Um Dia, 15 de Julho de 1988. Emma e Dexter se divertem pós baile de formatura, naquela empolgação da juventude de querer e ansiar por fazer qualquer coisa. Nada acontece, eles ficam sem graça um com o outro, ambos pensam nas possibilidades e no que cada um quer para si a partir desse dia. E se tornam amigos, na amizade que possui a conexão de almas mais profunda que existe.

O romance escrito por David Nicholls é sobre um casal de amigos que se ama muito, mas que por sua diferenças, não sabe como dizer um ao outro que estão prontos para tentar. E, na verdade, não estão mesmo.

Dexter Mayhew é um playboyzinho privilegiado que tem todas as oportunidades que ele desejar a seu alcance. Ele é mimado e muito bonito (e sabe disso). Resumindo: Dex é o retrato do homem infantil que é tratado por todos como um menino que ainda está aprendendo como lidar com a vida e que não sabe como e quando crescer.

Emma Morley é uma mulher brilhante, dona de si e que sabe bem o que quer, que não se deixa levar pelos sentimentos por saber muito bem aonde aquilo poderia para. Mesmo assim, ela ainda se submete a situações que jamais teria se metido se ouvisse mais o que as pessoas que realmente se importavam com ela lhe diziam. Emma foi brilhante como escritora, como professora, como tudo o que ela quis. Seu problema era amar Dexter até mesmo quando ele não merecia. E tudo bem.

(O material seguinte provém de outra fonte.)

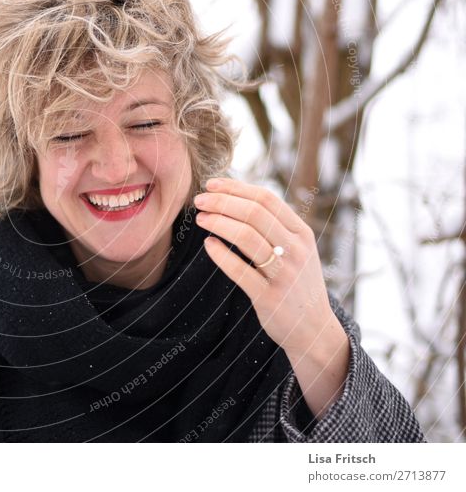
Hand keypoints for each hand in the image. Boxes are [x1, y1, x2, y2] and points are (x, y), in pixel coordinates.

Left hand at [194, 177, 349, 417]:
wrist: (314, 329)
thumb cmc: (296, 282)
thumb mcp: (297, 249)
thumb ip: (276, 225)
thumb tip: (238, 196)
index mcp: (301, 233)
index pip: (267, 199)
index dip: (235, 188)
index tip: (211, 184)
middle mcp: (296, 250)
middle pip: (254, 214)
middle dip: (222, 202)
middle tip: (199, 200)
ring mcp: (284, 274)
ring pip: (247, 238)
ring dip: (218, 223)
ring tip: (200, 218)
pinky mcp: (269, 297)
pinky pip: (241, 271)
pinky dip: (221, 255)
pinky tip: (208, 245)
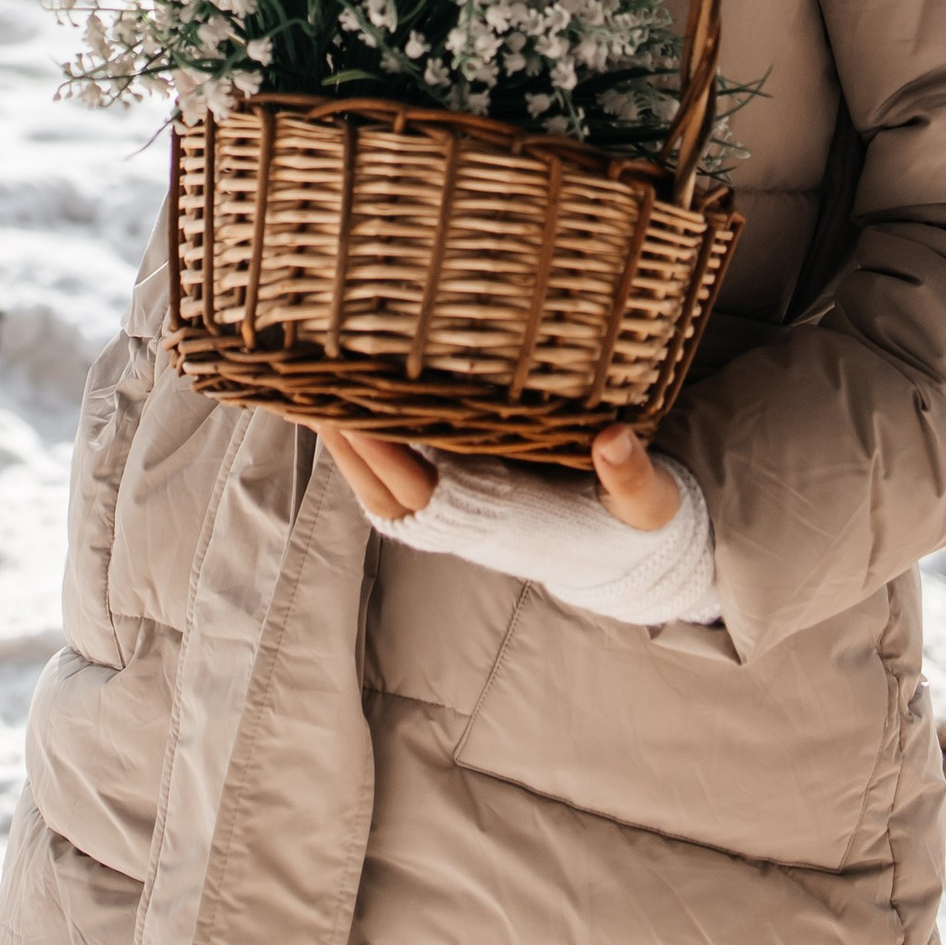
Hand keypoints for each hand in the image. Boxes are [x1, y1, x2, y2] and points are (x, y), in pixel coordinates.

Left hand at [315, 422, 680, 531]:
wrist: (628, 559)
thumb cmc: (631, 524)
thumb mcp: (645, 504)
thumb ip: (632, 476)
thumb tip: (614, 439)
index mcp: (502, 516)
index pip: (426, 486)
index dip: (384, 452)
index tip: (350, 411)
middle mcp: (467, 519)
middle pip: (382, 484)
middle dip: (342, 440)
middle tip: (300, 385)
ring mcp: (456, 513)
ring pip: (379, 484)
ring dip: (342, 443)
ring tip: (301, 391)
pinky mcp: (456, 502)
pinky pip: (393, 478)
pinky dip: (361, 448)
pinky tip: (340, 412)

Durante anos e anos e anos, vemos os dois se encontrarem, se divertirem, brigarem e chorarem, sempre pairando sobre eles a sombra do amor. O amor sempre esteve ali, mesmo nos momentos em que ambos estiveram inalcançáveis um para o outro. Mesmo que nunca admitissem para ninguém além deles mesmos.

Dexter fez muita merda, magoou a si, magoou a Emma, magoou as pessoas que ama. Se perdeu muitas vezes e provavelmente deve se perder até hoje, basta um momento de tristeza profunda, ou qualquer sinal de infelicidade, que ele fica totalmente fora da casinha. Ok que as coisas ficam complicadas para ele em certo momento e que os acontecimentos o levaram a caminhas lentamente por anos até o verdadeiro fundo do poço, mas, minha nossa, como esse personagem é CHATO! Faz parte da narrativa, mas ele é o que ele é: chato!

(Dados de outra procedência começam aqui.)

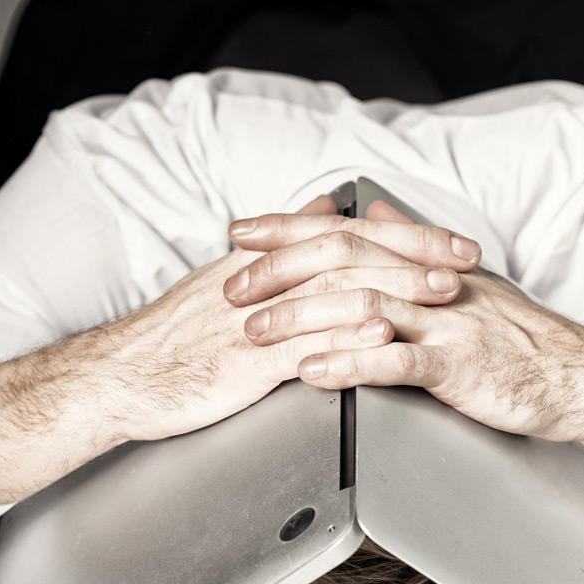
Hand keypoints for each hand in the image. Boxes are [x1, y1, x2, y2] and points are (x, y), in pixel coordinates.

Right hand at [0, 195, 480, 503]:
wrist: (117, 379)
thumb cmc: (172, 339)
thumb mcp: (227, 279)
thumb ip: (281, 242)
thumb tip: (324, 205)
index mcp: (263, 261)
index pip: (345, 233)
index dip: (404, 237)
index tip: (451, 242)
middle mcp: (263, 281)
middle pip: (352, 253)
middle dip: (417, 256)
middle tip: (466, 260)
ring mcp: (255, 320)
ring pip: (336, 293)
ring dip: (397, 290)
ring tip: (443, 295)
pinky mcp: (244, 362)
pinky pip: (303, 343)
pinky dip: (347, 335)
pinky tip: (382, 335)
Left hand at [237, 203, 583, 516]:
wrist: (577, 377)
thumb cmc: (520, 338)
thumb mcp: (465, 281)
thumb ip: (413, 246)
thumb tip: (376, 211)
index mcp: (426, 262)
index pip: (346, 231)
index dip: (289, 230)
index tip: (241, 232)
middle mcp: (431, 284)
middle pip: (343, 259)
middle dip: (279, 271)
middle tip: (231, 286)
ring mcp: (444, 323)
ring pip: (361, 306)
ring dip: (300, 318)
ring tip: (254, 331)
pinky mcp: (458, 367)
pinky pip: (395, 362)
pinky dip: (348, 364)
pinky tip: (312, 372)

Demora quase 20 anos para que eles finalmente entenderem que devem ficar juntos, quando ambos estão maduros os suficiente para não se magoarem e serem verdadeiramente felizes juntos. E eles são, por um breve momento.

Afinal, quanto tempo vale esperar por um amor? Quanto vale guardar seus sentimentos para si? Quantas oportunidades foram perdidas por medo ou por talvez um preconceito bobo? Em e Dex, Dex e Em. Eles poderia ter tido uma vida longa e incrível juntos, se não fosse a infantilidade do Dexter ou a cabeça dura da Emma. Ambos se amaram desde o primeiro momento e perderam tempo. O tempo é precioso demais e ele nunca para. E nunca é o suficiente para ser desperdiçado.

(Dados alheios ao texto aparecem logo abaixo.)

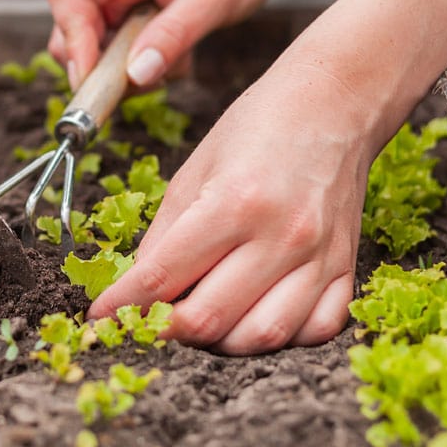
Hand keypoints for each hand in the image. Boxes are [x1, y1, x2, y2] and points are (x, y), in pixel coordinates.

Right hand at [44, 0, 284, 89]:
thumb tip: (134, 76)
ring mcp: (114, 1)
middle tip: (146, 80)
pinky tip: (174, 58)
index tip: (95, 77)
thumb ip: (174, 35)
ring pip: (88, 51)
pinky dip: (138, 71)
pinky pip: (112, 58)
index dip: (73, 39)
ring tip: (173, 63)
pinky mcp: (123, 20)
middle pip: (67, 30)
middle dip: (98, 67)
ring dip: (124, 74)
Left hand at [88, 58, 371, 353]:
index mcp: (233, 202)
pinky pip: (316, 330)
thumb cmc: (257, 127)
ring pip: (262, 337)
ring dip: (219, 343)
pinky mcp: (347, 267)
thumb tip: (138, 287)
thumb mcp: (193, 169)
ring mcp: (321, 257)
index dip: (122, 306)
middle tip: (144, 323)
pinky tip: (252, 319)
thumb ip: (164, 233)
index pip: (162, 276)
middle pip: (209, 319)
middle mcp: (281, 236)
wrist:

Um Dia foi adaptado pro cinema em um filme homônimo dirigido por Lone Scherfig e chegou aos cinemas em 2011, com Anne Hathaway como Emma e Jim Sturgess no papel de Dexter. O filme é belíssimo, uma adaptação perfeita do livro. A própria Anne Hathaway é parecidíssima com a descrição física da Emma, incluindo as linhas de expressão quando ela sorri. É um dos meus filmes favoritos, apesar do peso dramático que ele traz. Todos os diálogos e até as roupas que a Emma usa, são super fiéis às descrições do livro. Um trabalho realmente minucioso e delicado. O filme está disponível na Netflix.

Para concluir, Um Dia não é um romance leve. Ele vai mexer com coisas que você nem sabia que sentia, vai trazer novas dores, vai te torturar com sentimentos sufocados, vai fazer você odiar o Dexter praticamente o livro inteiro e sentir ódio pelo modo que ele leva a vida, desperdiçando o maldito tempo. Mas, no fim, vai te deixar com uma sensação de que “é isso, a vida é isso aqui e talvez eu esteja perdendo tempo demais, sendo bobo demais”. Vale a leitura e valem todas as lágrimas.